Es gibt einen Typus Buch, der in den meisten Haushalten
ehemals geisteswissenschaftlich Studierender vegetiert: das sogenannte
„Mängelexemplar“, das (außer Stempel bzw. Strich) nur den Mangel hat, daß es im
angebotsrelevanten Zeitraum niemand lesen wollte; aus einer Ramschkiste
geborgen, weil fabrikneu und schade und man sich doch für alles interessieren
muß, gerne mal von Luchterhand o. ä., den Verlagen eben, die damals alles
Deutsche druckten, was spröde, trocken, vermutlich „anspruchsvoll“ und
unverkäuflich war. Alle paar Jahre zieht man es beim Abstauben aus dem Regal,
liest eine beliebige Seite, findet sie indifferent bis unzugänglich und
stellt’s zurück (vielleicht ist man in ein paar Jahren „aufgeschlossener“, und
neu und schade ist es ja irgendwie noch immer).
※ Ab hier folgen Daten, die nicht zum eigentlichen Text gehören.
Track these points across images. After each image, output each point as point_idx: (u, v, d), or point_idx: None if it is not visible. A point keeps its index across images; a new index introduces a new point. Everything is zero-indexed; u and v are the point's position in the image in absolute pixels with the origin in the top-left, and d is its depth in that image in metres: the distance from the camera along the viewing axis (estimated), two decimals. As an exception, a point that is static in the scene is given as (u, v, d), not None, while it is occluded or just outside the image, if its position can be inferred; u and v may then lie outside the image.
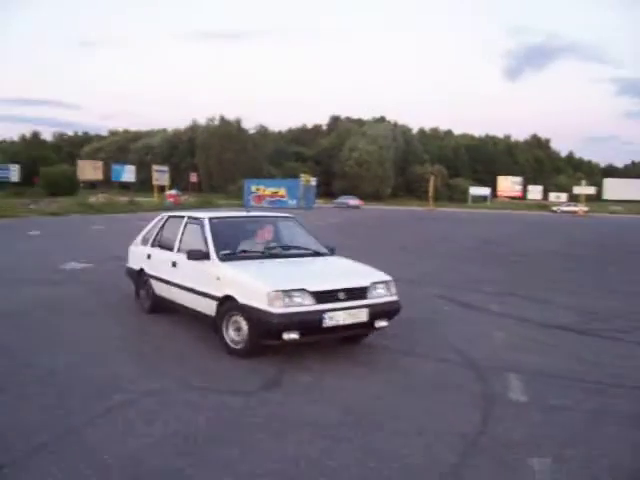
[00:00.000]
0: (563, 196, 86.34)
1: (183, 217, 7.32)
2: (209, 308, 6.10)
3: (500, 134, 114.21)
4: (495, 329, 7.22)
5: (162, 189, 51.90)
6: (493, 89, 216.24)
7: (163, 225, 7.76)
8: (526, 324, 7.60)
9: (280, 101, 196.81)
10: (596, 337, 7.02)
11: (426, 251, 16.99)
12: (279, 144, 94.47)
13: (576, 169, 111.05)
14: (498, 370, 5.55)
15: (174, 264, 6.87)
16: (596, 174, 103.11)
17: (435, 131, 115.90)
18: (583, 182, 71.52)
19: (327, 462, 3.59)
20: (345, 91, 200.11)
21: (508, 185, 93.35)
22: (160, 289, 7.29)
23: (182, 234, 7.04)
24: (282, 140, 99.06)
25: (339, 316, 5.50)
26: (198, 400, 4.58)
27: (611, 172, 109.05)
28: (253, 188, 57.95)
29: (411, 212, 51.60)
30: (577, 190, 74.35)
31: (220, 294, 5.90)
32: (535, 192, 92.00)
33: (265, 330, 5.41)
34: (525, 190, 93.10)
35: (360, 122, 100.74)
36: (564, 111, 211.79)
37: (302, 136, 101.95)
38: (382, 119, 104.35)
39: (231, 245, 6.50)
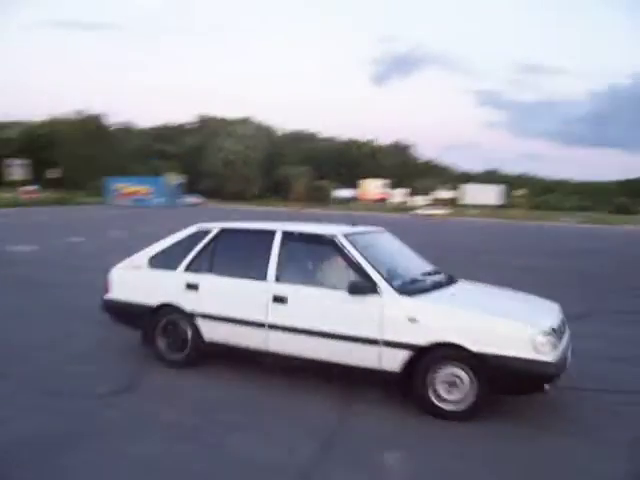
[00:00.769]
0: (424, 200, 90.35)
1: (271, 232, 5.43)
2: (389, 361, 4.66)
3: (365, 138, 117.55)
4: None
5: (22, 184, 48.96)
6: (360, 94, 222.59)
7: (214, 242, 5.68)
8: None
9: (147, 98, 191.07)
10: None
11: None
12: (144, 141, 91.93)
13: (437, 174, 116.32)
14: None
15: (280, 299, 5.07)
16: (455, 179, 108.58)
17: (302, 133, 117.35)
18: (443, 187, 75.51)
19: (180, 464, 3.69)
20: (213, 90, 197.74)
21: (372, 188, 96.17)
22: (221, 333, 5.42)
23: (279, 255, 5.26)
24: (148, 137, 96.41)
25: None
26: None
27: (469, 178, 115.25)
28: (116, 186, 56.12)
29: (275, 214, 51.81)
30: (437, 194, 78.20)
31: (421, 341, 4.52)
32: (397, 195, 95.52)
33: (524, 382, 4.42)
34: (388, 193, 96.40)
35: (227, 122, 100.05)
36: (428, 118, 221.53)
37: (169, 134, 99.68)
38: (249, 119, 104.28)
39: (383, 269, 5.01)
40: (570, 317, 5.66)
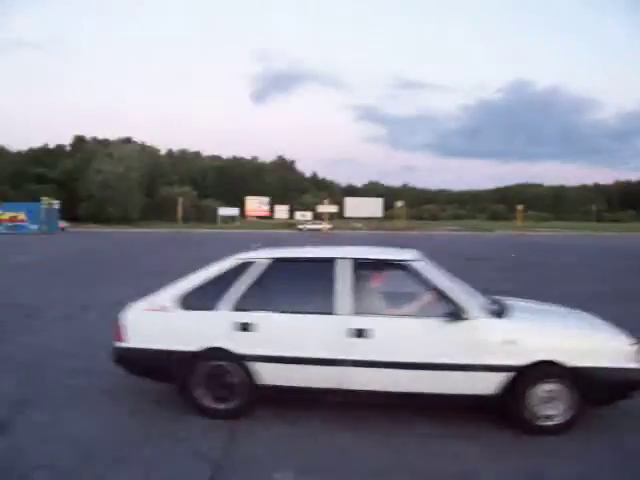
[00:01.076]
0: (308, 214, 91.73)
1: (331, 260, 4.97)
2: (486, 384, 4.56)
3: (248, 156, 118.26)
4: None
5: None
6: (242, 111, 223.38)
7: (265, 274, 5.06)
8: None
9: (21, 119, 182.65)
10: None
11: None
12: (19, 165, 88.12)
13: (320, 189, 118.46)
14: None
15: (359, 333, 4.65)
16: (338, 193, 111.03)
17: (184, 152, 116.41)
18: (326, 201, 77.28)
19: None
20: (90, 111, 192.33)
21: (256, 205, 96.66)
22: (280, 376, 4.85)
23: (352, 284, 4.83)
24: (22, 161, 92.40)
25: None
26: None
27: (352, 191, 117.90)
28: (-13, 212, 53.60)
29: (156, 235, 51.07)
30: (321, 208, 79.74)
31: (521, 362, 4.50)
32: (281, 211, 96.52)
33: (617, 391, 4.61)
34: (272, 210, 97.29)
35: (106, 143, 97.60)
36: (309, 134, 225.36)
37: (44, 157, 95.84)
38: (129, 140, 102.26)
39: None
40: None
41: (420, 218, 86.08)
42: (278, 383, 4.83)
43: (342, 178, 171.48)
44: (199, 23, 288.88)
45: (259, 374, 4.81)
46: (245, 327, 4.84)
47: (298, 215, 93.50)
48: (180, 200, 66.29)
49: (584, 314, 5.51)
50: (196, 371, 4.90)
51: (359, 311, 4.73)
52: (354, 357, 4.63)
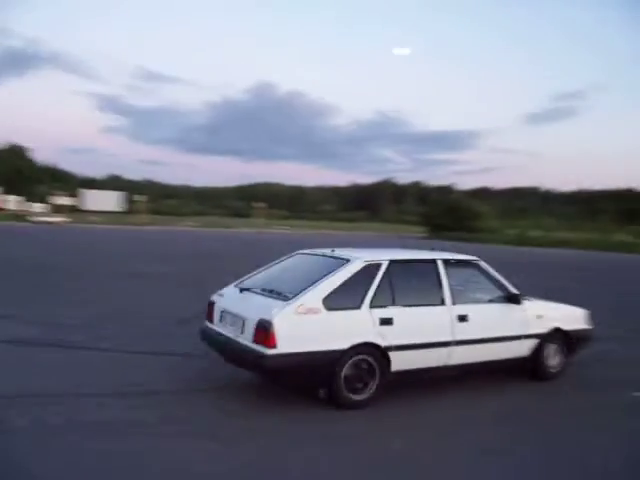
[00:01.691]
0: (42, 206, 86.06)
1: (433, 260, 6.44)
2: (526, 349, 6.81)
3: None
4: None
5: None
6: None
7: (387, 275, 5.92)
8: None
9: None
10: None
11: None
12: None
13: (57, 179, 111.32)
14: None
15: (462, 318, 6.21)
16: (76, 185, 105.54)
17: None
18: (62, 193, 73.07)
19: None
20: None
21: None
22: (408, 361, 5.91)
23: (448, 279, 6.29)
24: None
25: None
26: None
27: (91, 184, 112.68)
28: None
29: None
30: (57, 200, 75.34)
31: (545, 330, 6.92)
32: (14, 202, 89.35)
33: (585, 343, 7.40)
34: (2, 200, 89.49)
35: None
36: (45, 121, 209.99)
37: None
38: None
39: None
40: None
41: (162, 213, 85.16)
42: (405, 368, 5.86)
43: (82, 169, 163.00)
44: None
45: (394, 362, 5.75)
46: (386, 322, 5.70)
47: (32, 207, 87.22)
48: None
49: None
50: (342, 367, 5.48)
51: (456, 301, 6.22)
52: (458, 338, 6.10)
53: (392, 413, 5.70)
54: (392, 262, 6.05)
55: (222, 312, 6.21)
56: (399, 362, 5.78)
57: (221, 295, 6.55)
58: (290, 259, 6.88)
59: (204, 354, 6.95)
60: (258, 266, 7.08)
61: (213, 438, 4.87)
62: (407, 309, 5.89)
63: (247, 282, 6.58)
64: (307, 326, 5.41)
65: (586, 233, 61.96)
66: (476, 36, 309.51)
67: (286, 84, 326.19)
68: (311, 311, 5.39)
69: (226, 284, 6.83)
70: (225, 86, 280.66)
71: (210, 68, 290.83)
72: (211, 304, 6.52)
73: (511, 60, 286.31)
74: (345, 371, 5.52)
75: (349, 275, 5.74)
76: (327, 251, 6.41)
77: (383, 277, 5.87)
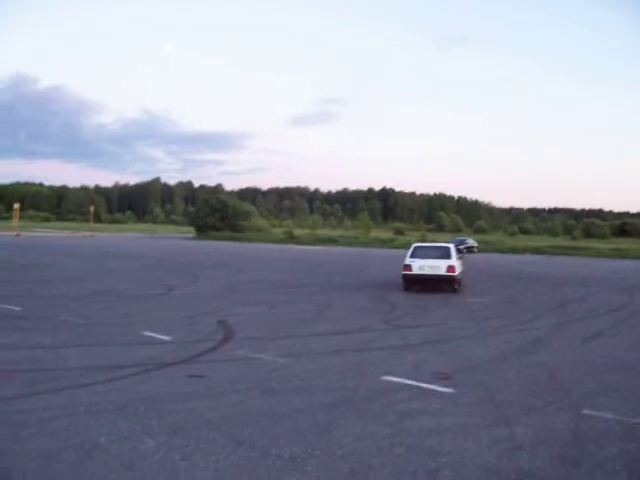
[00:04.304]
0: None
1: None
2: None
3: None
4: None
5: None
6: None
7: None
8: None
9: None
10: None
11: None
12: None
13: None
14: None
15: None
16: None
17: None
18: None
19: None
20: None
21: None
22: None
23: None
24: None
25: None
26: None
27: None
28: None
29: None
30: None
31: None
32: None
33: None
34: None
35: None
36: None
37: None
38: None
39: None
40: None
41: None
42: None
43: None
44: None
45: None
46: None
47: None
48: None
49: None
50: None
51: None
52: None
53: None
54: None
55: (420, 266, 15.91)
56: None
57: (413, 261, 16.00)
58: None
59: None
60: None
61: None
62: None
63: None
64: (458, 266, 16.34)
65: (349, 230, 67.03)
66: (248, 39, 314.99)
67: (47, 78, 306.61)
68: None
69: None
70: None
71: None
72: (408, 265, 15.95)
73: (281, 64, 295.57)
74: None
75: None
76: None
77: None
So kam einst auch ein Buch von Ursula Krechel in mein Haus,
„Zweite Natur“, 1981 erschienen und nie mehr als an- oder reingelesen, weil die
wolkigen Sätze nicht hineinwollten ins Hirn und mangels literaturbetrieblicher
Relevanzsignale auch nicht mußten. Nun aber hat Frau Krechel mit ihrem
dreiundzwanzigsten Buch (dem zweiten Roman) den „Deutschen Buchpreis“ gewonnen,
„Landgericht“ soll also der „beste deutschsprachige Roman“ des Jahres 2012 sein,
und mögen solche Preise und das sie umflatternde Geplapper auch notorische
Biotope für Schwachsinn und Bullshit sein: interessieren tut sie einen doch,
die Geschichte von dem um die Jahrhundertwende geborenen, zum Protestanten
konvertierten jüdischen Juristen, der vor den Nazis nach Kuba flieht, seine
Kinder in England, die Frau im Nazireich zurückläßt und nach seiner Rückkehr
nach einem knappen Jahrzehnt feststellen muß, daß er im notdürftig
entnazifizierten Deutschland und im Leben seiner mittlerweile an den Bodensee
umgesiedelten Frau keinen Platz findet.
Daraus hätte man ein Sachbuch machen können; das historische
Material, mit dem Krechel den Leser im vollkommen überraschungslosen Verlauf
des Buchs regelrecht zuschüttet, ist merklich authentisch. Man könnte daraus
auch einen Roman machen, aber dann müßte man erzählen können, und, ich sage das
ungern, das kann Ursula Krechel leider nicht. Ihr Text ist verkünstelt,
verstiegen, leb- und gefühllos, ungenau, randvoll mit schiefen, bisweilen
lachhaften Bildversuchen, sprachlichen Schnitzern, Fehlern (wenn etwa die Hauptfigur
zwecks „Repatrisierung“ eine UN-Hilfsorganisation aufsuchen soll, die einmal
UNRRA und zwei Seiten später UNRAA heißt – und die es 1947 gar nicht mehr gab),
einem Unmaß an Redundanz, leeren Sätzen, mit denen eine unbestimmte
Erzählstimme in weitem Abstand um das weitgehend belanglose Geschehen kreist.
Die Autorin wühlt und stöbert in Worten und Wörtern, findet kaum je die
richtigen, nie ein poetisches, mutet dem Leser aber den ganzen qualvollen,
unablässig scheiternden Suchprozeß zu. Das ist unlesbar, unerträglich, und das
kann nur für Literatur halten, wer – Verzeihung – keine Ahnung und noch nie
Freude am Lesen hatte.
„Bewundernswert kühl und modern“, „bald poetisch, bald
lakonisch“, „präzise“, gar „bewegend“ und „politisch akut“ fand diesen wirren
Wortberg die Jury. Bullshit, wie befürchtet. Und wer meint, dies sei
übertrieben, der öffne das Buch zum (beliebigen) Beispiel auf Seite 29, lese
den letzten Absatz und lasse sich überzeugen.